Most sharks and their relatives are usually characterized as slow-growing species. Furthermore, Musick (1999) [55] concluded that species with annual intrinsic growth rates less than 10% tend to be particularly vulnerable to increases in fishing mortality. The most likely demographic models for bigeye thresher shark produced a mean λ of 1.023 y⁻¹ (Scenario 1, Table 6) under natural conditions in this study. The low mean rates of λ showed that bigeye thresher sharks have low tolerance of exploitation and will recover slowly from fishery induced mortality and have high risk of extinction [6,56]. The estimated λs for bigeye thresher sharks are extremely low, and any added source of mortality to this population will likely result in a population decline since even under stable conditions the population growth rate was ~2% per year (Table 6). The bigeye thresher shark in the Northwest Pacific was identified as one of the least productive and most vulnerable shark species, with a significantly low population increase rate, low intrinsic rate of population growth of 0.023 y⁻¹, and generation time of 19.63 years. These demographic factors arguably make the bigeye thresher vulnerable to any level of exploitation.

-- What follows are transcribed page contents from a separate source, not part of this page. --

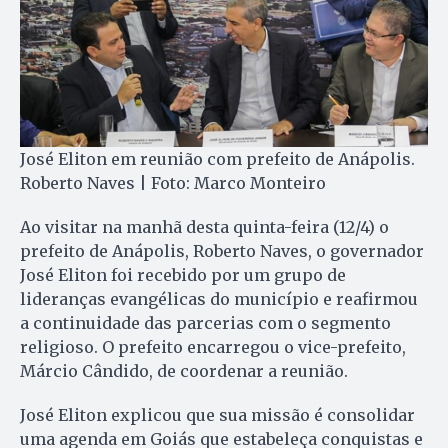
José Eliton em reunião com prefeito de Anápolis.
Roberto Naves | Foto: Marco Monteiro
Ao visitar na manhã desta quinta-feira (12/4) o
prefeito de Anápolis, Roberto Naves, o governador
José Eliton foi recebido por um grupo de
lideranças evangélicas do município e reafirmou
a continuidade das parcerias com o segmento
religioso. O prefeito encarregou o vice-prefeito,
Márcio Cândido, de coordenar a reunião.
José Eliton explicou que sua missão é consolidar
uma agenda em Goiás que estabeleça conquistas e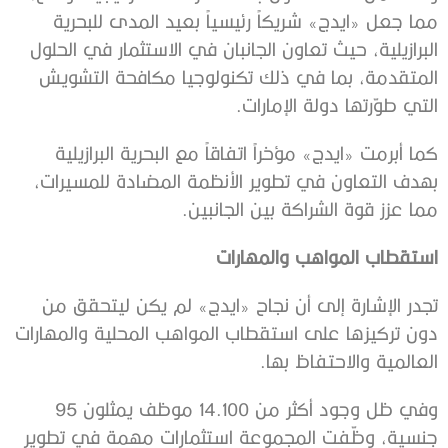
مما جعل «ايدج» شريكاً رئيسياً بعيد المدى للبحرية
البرازيلية، حيث تعاون الجانبان في الاستثمار في الحلول
المتقدمة، بما في ذلك تكنولوجيا مكافحة التشويش
التي طوّرتها دولة الإمارات.
كما أبرمت «ايدج» مؤخراً اتفاقاً مع البحرية البرازيلية
بهدف التعاون في تطوير الأنظمة المضادة للمسيرات،
مما عزز قوة الشراكة بين الجانبين.
استقطاب المواهب والمهارات
تجدر الإشارة إلى أن نجاح «ايدج» لم يكن ليتحقق من
دون تركيزها على استقطاب المواهب المحلية والمهارات
العالمية والاحتفاظ بها.
وفي ظل وجود أكثر من 14.100 موظف يمثلون 95
جنسية، وظّفت المجموعة استثمارات مهمة في تطوير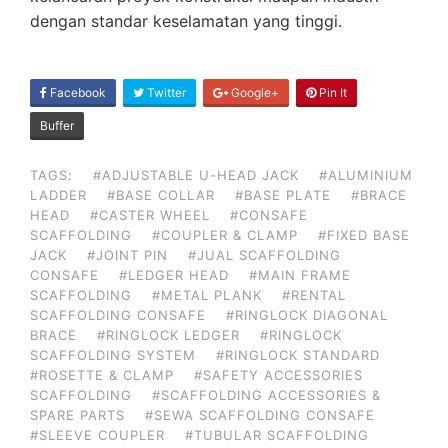
dengan standar keselamatan yang tinggi.
SHARE
Facebook
Twitter
Google+
Pin It
ON
Buffer
TAGS:
#ADJUSTABLE U-HEAD JACK
#ALUMINIUM
LADDER
#BASE COLLAR
#BASE PLATE
#BRACE
HEAD
#CASTER WHEEL
#CONSAFE
SCAFFOLDING
#COUPLER & CLAMP
#FIXED BASE
JACK
#JOINT PIN
#JUAL SCAFFOLDING
CONSAFE
#LEDGER HEAD
#MAIN FRAME
SCAFFOLDING
#METAL PLANK
#RENTAL
SCAFFOLDING CONSAFE
#RINGLOCK DIAGONAL
BRACE
#RINGLOCK LEDGER
#RINGLOCK
SCAFFOLDING SYSTEM
#RINGLOCK STANDARD
#ROSETTE & CLAMP
#SAFETY ACCESSORIES
SCAFFOLDING
#SCAFFOLDING ACCESSORIES &
SPARE PARTS
#SEWA SCAFFOLDING CONSAFE
#SLEEVE COUPLER
#TUBULAR SCAFFOLDING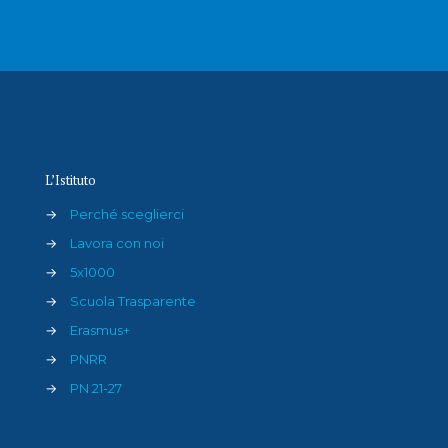
L’Istituto
→
Perché sceglierci
→
Lavora con noi
→
5x1000
→
Scuola Trasparente
→
Erasmus+
→
PNRR
→
PN 21-27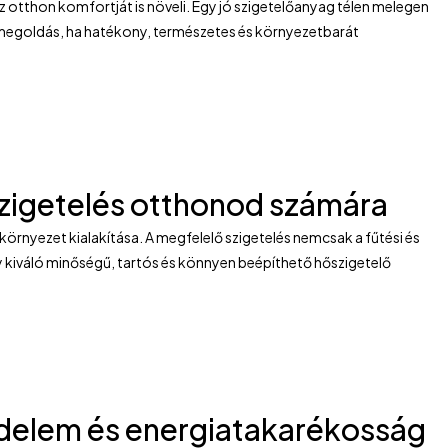
 otthon komfortját is növeli. Egy jó szigetelőanyag télen melegen
 megoldás, ha hatékony, természetes és környezetbarát
szigetelés otthonod számára
rnyezet kialakítása. A megfelelő szigetelés nemcsak a fűtési és
y kiváló minőségű, tartós és könnyen beépíthető hőszigetelő
édelem és energiatakarékosság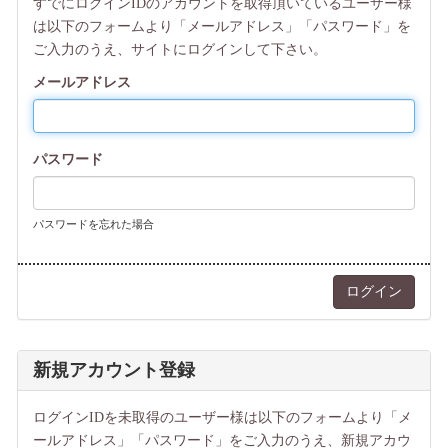
すでにログインIDのアカウントを取得頂いているユーザー様
は以下のフォームより「メールアドレス」「パスワード」を
ご入力のうえ、サイトにログインして下さい。
メールアドレス
パスワード
パスワードを忘れた場合
新規アカウント登録
ログインIDを未取得のユーザー様は以下のフォームより「メ
ールアドレス」「パスワード」をご入力のうえ、新規アカウ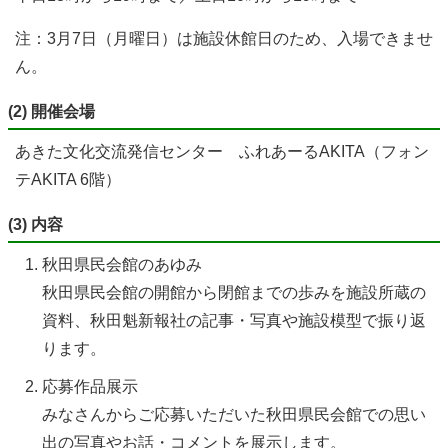
注：3月7日（月曜日）は施設休館日のため、入場できませ
ん。
(2) 開催会場
あきた文化交流発信センター ふれあーるAKITA（フォン
テAKITA 6階）
(3) 内容
秋田県民会館のあゆみ
秋田県民会館の開館から閉館までの歩みを施設所蔵の
資料、秋田魁新報社の記事・写真や施設模型で振り返
ります。
応募作品展示
みなさんからご応募いただいた秋田県民会館での思い
出の写真やお話・コメントを展示します。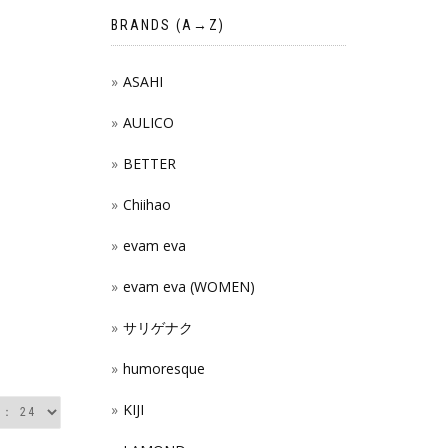
BRANDS (A→Z)
ASAHI
AULICO
BETTER
Chiihao
evam eva
evam eva (WOMEN)
サリゲナク
humoresque
KIJI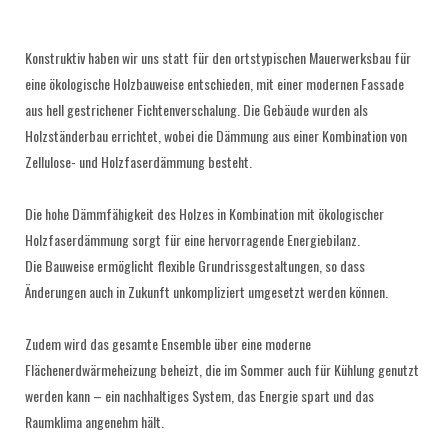
Konstruktiv haben wir uns statt für den ortstypischen Mauerwerksbau für
eine ökologische Holzbauweise entschieden, mit einer modernen Fassade
aus hell gestrichener Fichtenverschalung. Die Gebäude wurden als
Holzständerbau errichtet, wobei die Dämmung aus einer Kombination von
Zellulose- und Holzfaserdämmung besteht.
Die hohe Dämmfähigkeit des Holzes in Kombination mit ökologischer
Holzfaserdämmung sorgt für eine hervorragende Energiebilanz.
Die Bauweise ermöglicht flexible Grundrissgestaltungen, so dass
Änderungen auch in Zukunft unkompliziert umgesetzt werden können.
Zudem wird das gesamte Ensemble über eine moderne
Flächenerdwärmeheizung beheizt, die im Sommer auch für Kühlung genutzt
werden kann – ein nachhaltiges System, das Energie spart und das
Raumklima angenehm hält.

Overestimation of longevity may result in overly optimistic estimates of population growth rate, particularly for long-lived sharks [57]. However, even at the highest longevity (35 years) assumed in this study, the simulations still resulted in clear population declines under current conditions. These finding implies that the Northwest Pacific bigeye thresher stock is declining in population size under current conditions of fisheries, and this conclusion is congruent with the results from per-recruit analyses. Tsai et al. (2019) [20] conducted a risk assessment study of bigeye thresher shark using Bayesian population model in an area subset of the western North Pacific. Their assessment found that the bigeye thresher experienced higher fishing pressure in years 2011–2016 and that current fishing mortality is higher than the target reference point F_0.1 as well as F_SPR35%, suggesting that overfishing is likely occurring for the bigeye thresher shark. This conclusion is consistent with the results obtained from the present study (Scenario 2, Table 6).

5. Conclusions

Our study presents alternative approaches for assessing the population dynamics of pelagic sharks using the bigeye thresher in the Northwest Pacific as an example. The results highlight the high vulnerability of bigeye threshers to fishing pressure and can be used to help fishery managers to adopt more efficient management decisions and conservation measures for this stock. Owing to general lack of catch and effort data, the current fishing pressure of the bigeye thresher shark in the Northwest Pacific Ocean has not yet been tuning with CPUE time series. Better estimates of current fishing level are needed to obtain a more robust estimate of the impact of commercial fishery on the bigeye thresher shark population. Given the increasing trend in global shark catches and landings, the bigeye thresher population should be constantly monitored to ensure their sustainability. It is also suggested that this approach is applicable to other shark species with limited catch and effort data.